How do you take a picture with camerax? - android

I'm still practicing with Kotlin and Android Developing. As far as I understood, Camera class has been deprecated, and Android invites to use Camerax instead, because this high-level class is device-indipendent, and they've made simpler the process of implementing cameras on apps.
I've tried to read the documentation (https://developer.android.com/training/camerax) but it's written so bad I barely understood what they are trying to explain.
So I went to read the entire sample code given in the documentation itself (https://github.com/android/camera-samples/tree/main/CameraXBasic).
The CameraFragment code is about 500 lines long (ignoring imports and various comments).
Do I really need to write 500 lines of code to simply take a picture?
How is this supposed to be considered "simpler than before"?
I mean, Android programming is at the point where I just need to write only 4 lines of code to ask the user to select an Image from his storage and retreive it and show it in an ImageView.
Is there a TRUE simple way to take a picture, or do I really need to stop and lose a whole day of work to write all those lines of code?
EDIT:
Take this page of the documentation:
https://developer.android.com/training/camerax/architecture#kotlin
It starts with this piece of code.
val preview = Preview.Builder().build()
val viewFinder: PreviewView = findViewById(R.id.previewView)
// The use case is bound to an Android Lifecycle with the following code
val camera = cameraProvider.bindToLifecycle(lifecycleOwner, cameraSelector, preview)
cameraProvider comes out of nowhere.
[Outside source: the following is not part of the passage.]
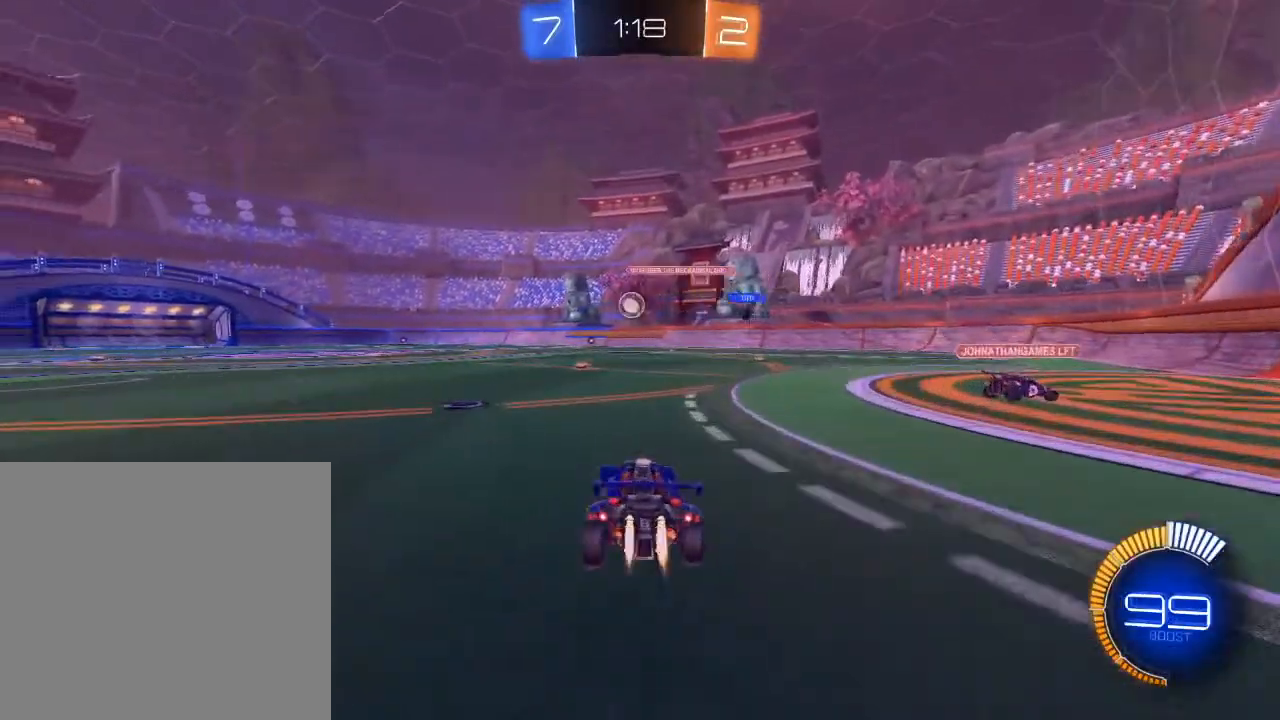
{"buttons": ["R2"], "left_stick": "center", "right_stick": "center", "events": [[250, "left_stick", "center"], [317, "B", "up"]]}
What is this supposed to be? I've found out it's a ProcessCameraProvider, but how am I supposed to initialize it?
Should it be a lateinit var or has it already been initialized somewhere else?
Because if I try to write val cameraProvider = ProcessCameraProvider() I get an error, so what am I supposed to do?
What is cameraSelector parameter? It's not defined before. I've found out it's the selector for the front or back camera, but how am I supposed to know it reading that page of the documentation?
How could have this documentation been released with these kind of lackings?
How is someone supposed to learn with ease?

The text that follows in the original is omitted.